José Mesquita Montes aponta defeitos à forma como o serviço de urgência trabalha, olhando para isso como um entrave para os especialistas querem continuar no setor público hospitalar.

“A maneira como a Ortopedia em urgência funciona é muito díspar [entre hospitais], algumas funções num serviço de urgência podem ser diferentes de hospital em hospital e isso pode ser um problema”, diz, afirmando que alguns especialistas “fogem do serviço de urgência porque têm outras funções que não Ortopedia”.

O presidente do Colégio de Ortopedia da OM diz que, por isso, o setor privado da saúde torna-se ainda mais atrativo, sobretudo para os mais jovens, quando o especialista está na região de Lisboa, zona do país que tem tido dificuldade em reter profissionais de saúde, sobretudo médicos de família

A questão tem a ver com a remuneração, pois o que o SNS oferece não é competitivo.

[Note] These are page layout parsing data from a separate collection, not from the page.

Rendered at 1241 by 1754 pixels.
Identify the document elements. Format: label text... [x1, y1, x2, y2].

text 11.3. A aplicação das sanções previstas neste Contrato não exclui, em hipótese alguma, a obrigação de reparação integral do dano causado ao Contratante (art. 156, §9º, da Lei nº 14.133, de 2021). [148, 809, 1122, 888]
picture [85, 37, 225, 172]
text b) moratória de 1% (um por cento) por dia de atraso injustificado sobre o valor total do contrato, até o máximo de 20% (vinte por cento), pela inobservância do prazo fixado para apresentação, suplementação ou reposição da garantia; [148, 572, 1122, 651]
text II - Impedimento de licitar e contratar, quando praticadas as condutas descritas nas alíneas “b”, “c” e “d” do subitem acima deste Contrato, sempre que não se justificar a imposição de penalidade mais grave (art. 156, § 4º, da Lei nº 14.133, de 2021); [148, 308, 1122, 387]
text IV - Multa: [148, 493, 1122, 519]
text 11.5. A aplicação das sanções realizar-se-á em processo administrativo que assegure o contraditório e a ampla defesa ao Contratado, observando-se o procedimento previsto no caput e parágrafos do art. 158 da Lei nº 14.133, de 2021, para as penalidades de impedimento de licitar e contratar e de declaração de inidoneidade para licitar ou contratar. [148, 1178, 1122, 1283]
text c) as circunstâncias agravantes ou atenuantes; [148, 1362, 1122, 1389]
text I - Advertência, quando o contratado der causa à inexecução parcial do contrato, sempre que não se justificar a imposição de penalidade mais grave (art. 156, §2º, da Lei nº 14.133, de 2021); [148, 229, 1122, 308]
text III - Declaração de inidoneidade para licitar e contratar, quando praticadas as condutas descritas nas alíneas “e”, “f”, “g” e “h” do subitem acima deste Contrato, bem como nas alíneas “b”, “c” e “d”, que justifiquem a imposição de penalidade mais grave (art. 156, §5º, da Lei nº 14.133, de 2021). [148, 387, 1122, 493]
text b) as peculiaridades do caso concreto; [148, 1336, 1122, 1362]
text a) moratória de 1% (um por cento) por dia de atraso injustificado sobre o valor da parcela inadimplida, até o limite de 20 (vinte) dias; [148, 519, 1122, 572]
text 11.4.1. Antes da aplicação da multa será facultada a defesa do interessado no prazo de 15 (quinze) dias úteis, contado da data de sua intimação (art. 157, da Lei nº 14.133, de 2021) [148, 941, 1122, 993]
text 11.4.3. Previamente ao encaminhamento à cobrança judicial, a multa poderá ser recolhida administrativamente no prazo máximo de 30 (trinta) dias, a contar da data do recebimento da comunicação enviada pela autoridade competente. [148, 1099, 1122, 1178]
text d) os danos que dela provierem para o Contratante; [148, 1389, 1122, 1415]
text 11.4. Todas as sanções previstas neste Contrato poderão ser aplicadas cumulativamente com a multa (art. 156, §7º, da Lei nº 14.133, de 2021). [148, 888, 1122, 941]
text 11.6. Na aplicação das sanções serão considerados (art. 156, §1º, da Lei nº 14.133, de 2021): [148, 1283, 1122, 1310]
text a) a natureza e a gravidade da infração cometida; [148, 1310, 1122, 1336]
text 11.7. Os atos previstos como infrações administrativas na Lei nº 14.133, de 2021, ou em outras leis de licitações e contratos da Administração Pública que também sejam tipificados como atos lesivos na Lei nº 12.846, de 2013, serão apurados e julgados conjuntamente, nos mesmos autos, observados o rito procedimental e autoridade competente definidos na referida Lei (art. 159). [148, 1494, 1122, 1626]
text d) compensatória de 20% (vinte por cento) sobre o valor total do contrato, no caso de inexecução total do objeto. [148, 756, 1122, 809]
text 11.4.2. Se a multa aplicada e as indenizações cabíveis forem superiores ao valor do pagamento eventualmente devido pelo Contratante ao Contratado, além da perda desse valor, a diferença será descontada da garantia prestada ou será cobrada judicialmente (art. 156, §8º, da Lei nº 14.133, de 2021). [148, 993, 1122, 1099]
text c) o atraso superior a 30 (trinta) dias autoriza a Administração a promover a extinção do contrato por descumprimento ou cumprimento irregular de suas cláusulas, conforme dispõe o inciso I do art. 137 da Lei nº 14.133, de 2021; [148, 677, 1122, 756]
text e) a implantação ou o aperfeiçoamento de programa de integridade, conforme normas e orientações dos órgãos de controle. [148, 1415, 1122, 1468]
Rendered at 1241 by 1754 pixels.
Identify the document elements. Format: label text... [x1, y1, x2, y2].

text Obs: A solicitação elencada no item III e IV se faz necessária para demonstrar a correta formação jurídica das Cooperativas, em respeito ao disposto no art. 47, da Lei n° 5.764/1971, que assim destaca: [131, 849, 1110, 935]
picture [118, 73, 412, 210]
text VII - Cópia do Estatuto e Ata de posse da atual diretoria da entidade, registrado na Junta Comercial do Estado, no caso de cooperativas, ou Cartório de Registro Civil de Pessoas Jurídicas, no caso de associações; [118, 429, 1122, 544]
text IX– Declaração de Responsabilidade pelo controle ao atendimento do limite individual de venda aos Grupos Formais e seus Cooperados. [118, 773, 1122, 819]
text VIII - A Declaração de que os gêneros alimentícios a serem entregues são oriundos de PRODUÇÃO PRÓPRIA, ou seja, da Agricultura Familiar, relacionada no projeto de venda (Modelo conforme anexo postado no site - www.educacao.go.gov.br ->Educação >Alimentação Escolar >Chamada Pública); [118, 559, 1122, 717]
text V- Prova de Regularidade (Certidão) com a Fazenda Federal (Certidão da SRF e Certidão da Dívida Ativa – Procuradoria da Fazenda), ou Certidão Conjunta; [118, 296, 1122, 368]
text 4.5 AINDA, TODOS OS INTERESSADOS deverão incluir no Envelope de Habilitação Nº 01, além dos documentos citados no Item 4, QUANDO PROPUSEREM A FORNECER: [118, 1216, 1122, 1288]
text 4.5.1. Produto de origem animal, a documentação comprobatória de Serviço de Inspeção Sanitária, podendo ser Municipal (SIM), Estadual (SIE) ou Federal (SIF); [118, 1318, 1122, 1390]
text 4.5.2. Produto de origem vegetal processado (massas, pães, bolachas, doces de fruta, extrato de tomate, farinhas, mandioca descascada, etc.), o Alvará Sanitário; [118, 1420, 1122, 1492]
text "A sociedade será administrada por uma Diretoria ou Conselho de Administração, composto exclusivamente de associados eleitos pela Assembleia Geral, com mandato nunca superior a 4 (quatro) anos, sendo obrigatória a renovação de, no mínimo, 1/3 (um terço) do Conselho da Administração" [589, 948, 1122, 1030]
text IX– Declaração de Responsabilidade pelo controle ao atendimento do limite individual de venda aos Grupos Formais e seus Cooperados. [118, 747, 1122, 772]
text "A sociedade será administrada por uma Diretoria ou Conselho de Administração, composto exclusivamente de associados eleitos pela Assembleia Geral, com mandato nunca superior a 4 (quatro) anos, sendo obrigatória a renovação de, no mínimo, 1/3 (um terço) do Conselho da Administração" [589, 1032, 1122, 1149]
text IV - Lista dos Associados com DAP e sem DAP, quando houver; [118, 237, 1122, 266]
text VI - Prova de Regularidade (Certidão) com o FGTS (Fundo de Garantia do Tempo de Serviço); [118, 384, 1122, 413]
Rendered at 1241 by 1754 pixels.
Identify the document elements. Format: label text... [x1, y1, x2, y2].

O custo de vida também tem variações regionais e isso explica as dificuldades. No interior norte ou centro, aquilo que um especialista ganha é suficiente para ter uma qualidade de vida razoável, mas em Lisboa não é e isso explica a fuga dos médicos do SNS e dos médicos em formação no SNS. Há vagas que não são ocupadas em determinadas zonas do país”, explica o responsável da OM.

Jorge Roque da Cunha defende que se "tem de passar desta retórica do amor ao SNS, para investir em salários”, uma vez que, explica, um especialista com contrato de “40 horas aufere 1.800 euros”.

E João Gamelas remata: “Com isso o SNS vai colapsar: não há falta de médicos, o que há é falta de médicos no SNS por dificuldades de recrutamento”.